EXERCISE DIRECTIONS:
Reproduce the text lines of every row below verbatim, omitting the pictures from your answer.

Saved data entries
============================================================

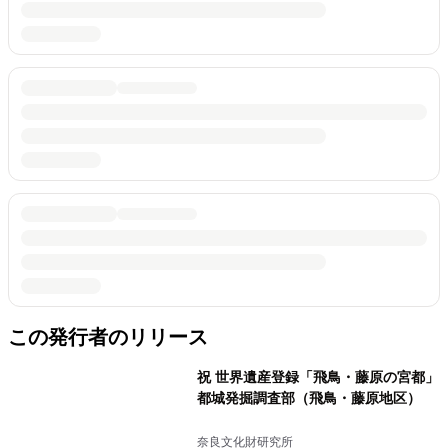
この発行者のリリース
祝 世界遺産登録「飛鳥・藤原の宮都」
都城発掘調査部（飛鳥・藤原地区）
奈良文化財研究所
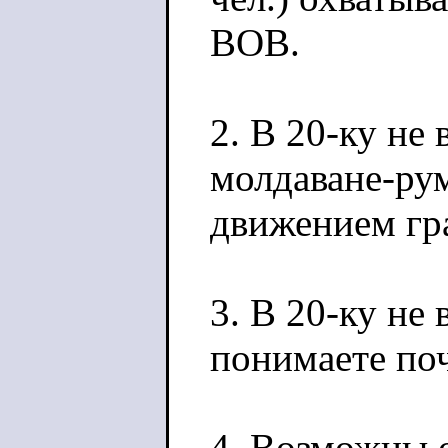
ВОВ.
2. В 20-ку не
молдаване-рум
движением гра
3. В 20-ку не
понимаете по
4. Возможны 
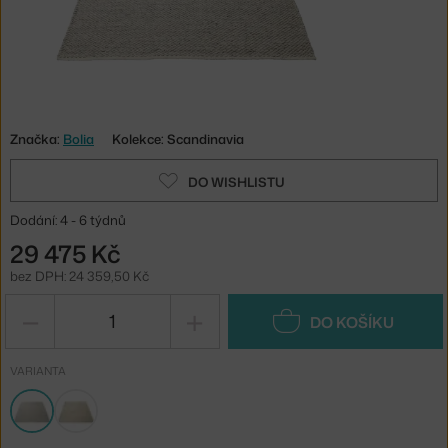
Značka:
Bolia
Kolekce: Scandinavia
DO WISHLISTU
Dodání: 4 - 6 týdnů
29 475 Kč
bez DPH: 24 359,50 Kč
−
+
DO KOŠÍKU
VARIANTA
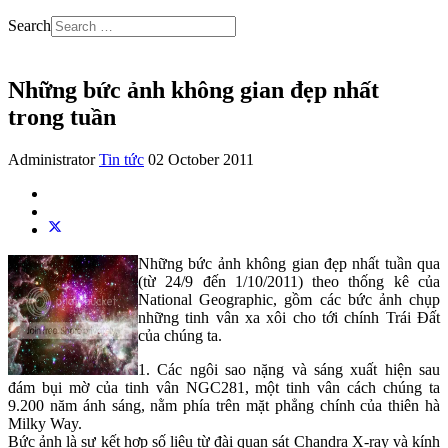
Search
Những bức ảnh không gian đẹp nhất
trong tuần
Administrator
Tin tức
02 October 2011
Những bức ảnh không gian đẹp nhất tuần qua
(từ 24/9 đến 1/10/2011) theo thống kê của
National Geographic, gồm các bức ảnh chụp
những tinh vân xa xôi cho tới chính Trái Đất
của chúng ta.
1. Các ngôi sao nặng và sáng xuất hiện sau
đám bụi mờ của tinh vân NGC281, một tinh vân cách chúng ta
9.200 năm ánh sáng, nằm phía trên mặt phẳng chính của thiên hà
Milky Way.
Bức ảnh là sự kết hợp số liệu từ đài quan sát Chandra X-ray và kính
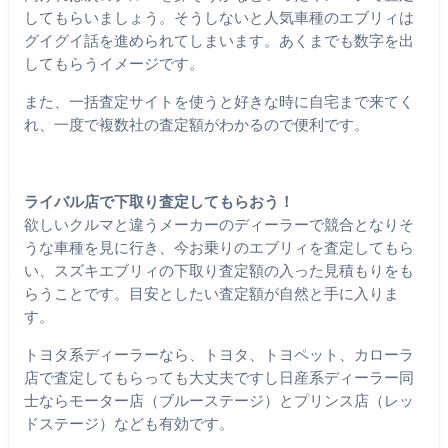
してもらいましょう。そうしないと人気車種のエブリィは
グイグイ話を進められてしまいます。あくまでも数字を出
してもらうイメージです。
また、一括査定サイトを使うと好きな時に自宅まで来てく
れ、一度で複数社の査定額がわかるので便利です。
ライバル店で下取り査定してもらおう！
欲しいクルマと違うメーカーのディーラーで競合となりそ
うな車種を見に行き、今お乗りのエブリィを査定してもら
い、スズキエブリィの下取り査定額の入った見積もりをも
らうことです。目安としたい査定額が自然と手に入りま
す。
トヨタ系ディーラーなら、トヨタ、トヨペット、カローラ
店で査定してもらっても大丈夫ですし日産系ディーラー同
士ならモーター店（ブルーステージ）とプリンス店（レッ
ドステージ）なども有効です。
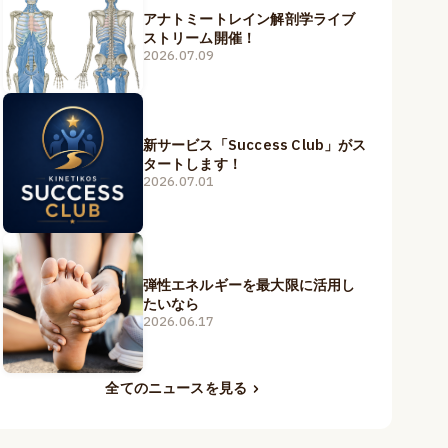
アナトミートレイン解剖学ライブ
ストリーム開催！
2026.07.09
新サービス「Success Club」がス
タートします！
2026.07.01
弾性エネルギーを最大限に活用し
たいなら
2026.06.17
全てのニュースを見る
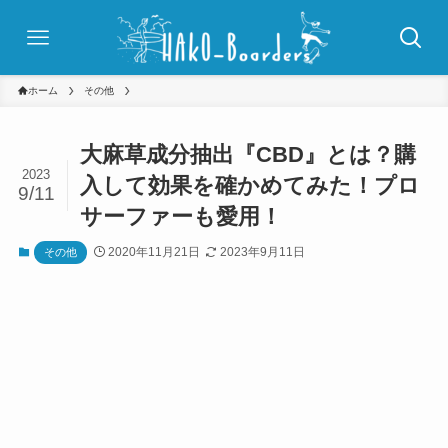
ホーム
その他
大麻草成分抽出『CBD』とは？購
2023
入して効果を確かめてみた！プロ
9/11
サーファーも愛用！
2020年11月21日
2023年9月11日
その他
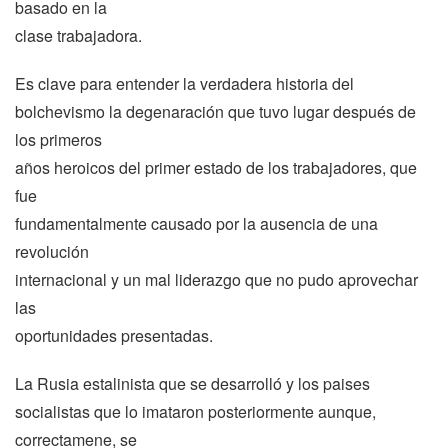
basado en la
clase trabajadora.
Es clave para entender la verdadera historia del
bolchevismo la degenaración que tuvo lugar después de
los primeros
años heroicos del primer estado de los trabajadores, que
fue
fundamentalmente causado por la ausencia de una
revolución
internacional y un mal liderazgo que no pudo aprovechar
las
oportunidades presentadas.
La Rusia estalinista que se desarrolló y los paises
socialistas que lo imataron posteriormente aunque,
correctamene, se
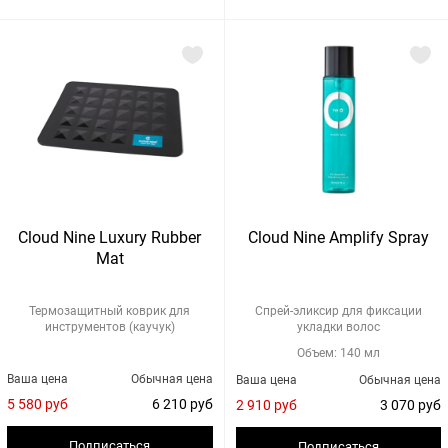
Cloud Nine Luxury Rubber
Cloud Nine Amplify Spray
Mat
Термозащитный коврик для
Cпрей-эликсир для фиксации
инструментов (каучук)
укладки волос
Объем: 140 мл
Ваша цена
Обычная цена
Ваша цена
Обычная цена
5 580 руб
6 210 руб
2 910 руб
3 070 руб
Подписаться
Подписаться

============================================================

TASK SOLUTION:
この発行者のリリース
祝 世界遺産登録「飛鳥・藤原の宮都」
都城発掘調査部（飛鳥・藤原地区）
奈良文化財研究所
ВОВ.
2. В 20-ку не
молдаване-рум
движением гра
3. В 20-ку не
понимаете по
4. Возможны 
Značka:
Bolia
Kolekce: Scandinavia
DO WISHLISTU
Dodání: 4 - 6 týdnů
29 475 Kč
bez DPH: 24 359,50 Kč
−
+
DO KOŠÍKU
VARIANTA
Search
Những bức ảnh không gian đẹp nhất
trong tuần
Administrator
Tin tức
02 October 2011
Những bức ảnh không gian đẹp nhất tuần qua
(từ 24/9 đến 1/10/2011) theo thống kê của
National Geographic, gồm các bức ảnh chụp
những tinh vân xa xôi cho tới chính Trái Đất
của chúng ta.
1. Các ngôi sao nặng và sáng xuất hiện sau
đám bụi mờ của tinh vân NGC281, một tinh vân cách chúng ta
9.200 năm ánh sáng, nằm phía trên mặt phẳng chính của thiên hà
Milky Way.
Bức ảnh là sự kết hợp số liệu từ đài quan sát Chandra X-ray và kính
してもらいましょう。そうしないと人気車種のエブリィは
グイグイ話を進められてしまいます。あくまでも数字を出
してもらうイメージです。
また、一括査定サイトを使うと好きな時に自宅まで来てく
れ、一度で複数社の査定額がわかるので便利です。
ライバル店で下取り査定してもらおう！
欲しいクルマと違うメーカーのディーラーで競合となりそ
うな車種を見に行き、今お乗りのエブリィを査定してもら
い、スズキエブリィの下取り査定額の入った見積もりをも
らうことです。目安としたい査定額が自然と手に入りま
す。
トヨタ系ディーラーなら、トヨタ、トヨペット、カローラ
店で査定してもらっても大丈夫ですし日産系ディーラー同
士ならモーター店（ブルーステージ）とプリンス店（レッ
ドステージ）なども有効です。
アナトミートレイン解剖学ライブ
ストリーム開催！
2026.07.09
新サービス「Success Club」がス
タートします！
2026.07.01
弾性エネルギーを最大限に活用し
たいなら
2026.06.17
全てのニュースを見る
ホーム
その他
大麻草成分抽出『CBD』とは？購
2023
入して効果を確かめてみた！プロ
9/11
サーファーも愛用！
2020年11月21日
2023年9月11日
その他
basado en la
clase trabajadora.
Es clave para entender la verdadera historia del
bolchevismo la degenaración que tuvo lugar después de
los primeros
años heroicos del primer estado de los trabajadores, que
fue
fundamentalmente causado por la ausencia de una
revolución
internacional y un mal liderazgo que no pudo aprovechar
las
oportunidades presentadas.
La Rusia estalinista que se desarrolló y los paises
socialistas que lo imataron posteriormente aunque,
correctamene, se
Cloud Nine Luxury Rubber
Cloud Nine Amplify Spray
Mat
Термозащитный коврик для
Cпрей-эликсир для фиксации
инструментов (каучук)
укладки волос
Объем: 140 мл
Ваша цена
Обычная цена
Ваша цена
Обычная цена
5 580 руб
6 210 руб
2 910 руб
3 070 руб
Подписаться
Подписаться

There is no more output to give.